Scoring last year’s predictions:

  1. Working remotely for a year changes how we work forever. Absolutely this happened. Friends have relocated to different cities. Remote-first and remote-only companies have gone public. Video-conferencing and remote collaboration is an integral part of knowledge workers days forever.
  2. 2020 becomes the decade of data. Yes. The Snowflake IPO, the forth-coming DataBricks IPO. The valuation multiples in the data world top software both in the public markets and private markets.
  3. M&As and IPOs continue at torrid rates. Yes. In 2021, 601 venture-backed IPOs raised $198b, up 40% in deal count and 173% in dollars. M&A value increased 24% and volumes up 28%. Both figures are records in the past decade.
  4. Blockchain technologies become mainstream driven by the adoption of national reserve banks. Whiff. Central bank digital coins (CBDC)s are still very early in the US and China. El Salvador’s adoption of BTC and the Lightning network is a canary but the flock is still very much still at the nest.
  5. Product-led growth becomes the standard GTM and infrastructure companies. Half a point. Most companies pitch PLG forward motions when raising capital and some have internal initiatives to push in this direction. But in the day-to-day operations of the majority of businesses, classic sales and marketing motions are the classical ones; and the transition has proved more fundamental and a longer investment to achieve.

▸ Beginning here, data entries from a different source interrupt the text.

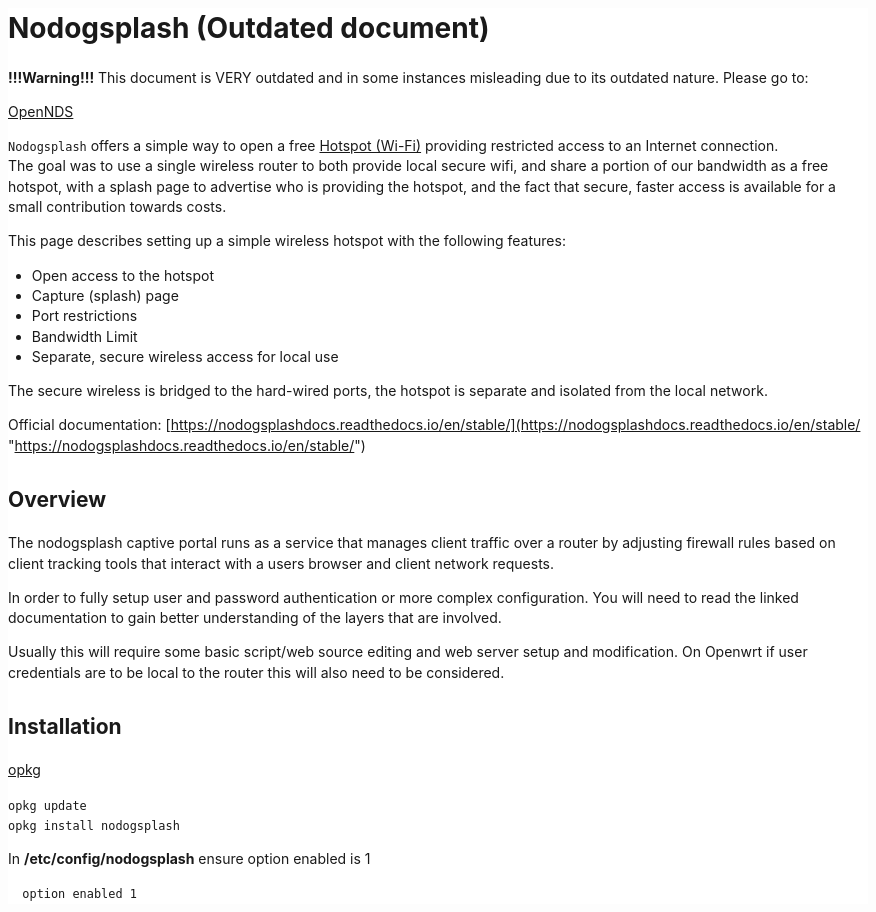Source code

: # Nodogsplash (Outdated document)

**!!!Warning!!!** This document is VERY outdated and in some instances misleading due to its outdated nature. Please go to:

[OpenNDS](/docs/guide-user/services/captive-portal/opennds "docs:guide-user:services:captive-portal:opennds")

`Nodogsplash` offers a simple way to open a free [Hotspot (Wi-Fi)](https://en.wikipedia.org/wiki/Hotspot%20%28Wi-Fi%29 "https://en.wikipedia.org/wiki/Hotspot (Wi-Fi)") providing restricted access to an Internet connection.  
The goal was to use a single wireless router to both provide local secure wifi, and share a portion of our bandwidth as a free hotspot, with a splash page to advertise who is providing the hotspot, and the fact that secure, faster access is available for a small contribution towards costs.

This page describes setting up a simple wireless hotspot with the following features:

- Open access to the hotspot
- Capture (splash) page
- Port restrictions
- Bandwidth Limit
- Separate, secure wireless access for local use

The secure wireless is bridged to the hard-wired ports, the hotspot is separate and isolated from the local network.

Official documentation: [https://nodogsplashdocs.readthedocs.io/en/stable/](https://nodogsplashdocs.readthedocs.io/en/stable/ "https://nodogsplashdocs.readthedocs.io/en/stable/")

## Overview

The nodogsplash captive portal runs as a service that manages client traffic over a router by adjusting firewall rules based on client tracking tools that interact with a users browser and client network requests.

In order to fully setup user and password authentication or more complex configuration. You will need to read the linked documentation to gain better understanding of the layers that are involved.

Usually this will require some basic script/web source editing and web server setup and modification. On Openwrt if user credentials are to be local to the router this will also need to be considered.

## Installation

[opkg](/docs/guide-user/additional-software/opkg "docs:guide-user:additional-software:opkg")

```
opkg update
opkg install nodogsplash
```

In **/etc/config/nodogsplash** ensure option enabled is 1

```
  option enabled 1
```
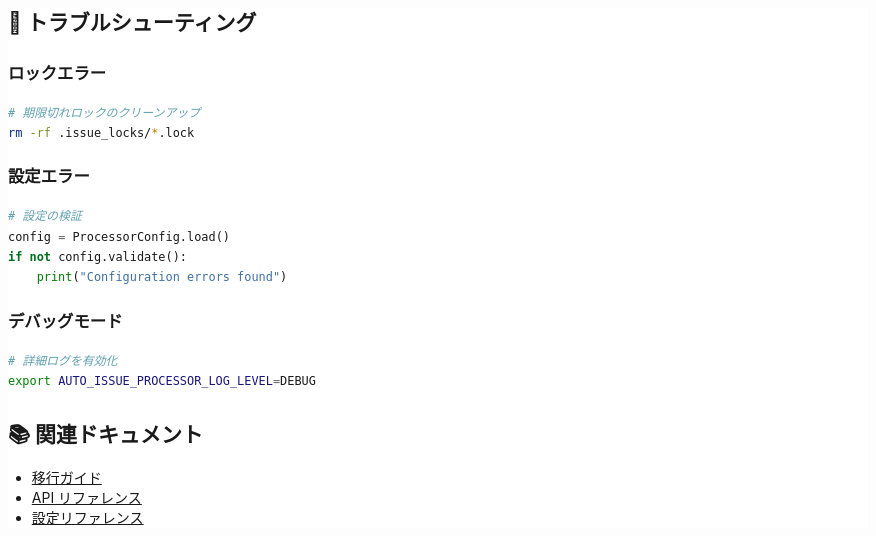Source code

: ## 🐛 トラブルシューティング

### ロックエラー

```bash
# 期限切れロックのクリーンアップ
rm -rf .issue_locks/*.lock
```

### 設定エラー

```python
# 設定の検証
config = ProcessorConfig.load()
if not config.validate():
    print("Configuration errors found")
```

### デバッグモード

```bash
# 詳細ログを有効化
export AUTO_ISSUE_PROCESSOR_LOG_LEVEL=DEBUG
```

## 📚 関連ドキュメント

- [移行ガイド](./MIGRATION_GUIDE.md)
- [API リファレンス](./API_REFERENCE.md)
- [設定リファレンス](./CONFIGURATION_REFERENCE.md)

3.5; same as last year. I’ll take a 70% accuracy on a one year prediction as success.

Regardless of these predictions, the pace of innovation and the breadth of advancement spellbinds me.

Ten years ago, we carried the iPhone 4 and the Motorola Droid in our pockets. Cryptocurrencies hadn’t been invented. VCs invested $10b per year. Most of us commuted every day and conference call bridges were state of the art. Electric cars remained curiosities and NASA sent the Space Shuttle to refuel the International Space Station.

Today, the iPhone has the leading chip architecture, the Google Pixels use ML to edit images and translate instantly. SpaceX will launch one rocket into space every other week. Electric car sales are doubling year over year and virtual backgrounds make every room our home office.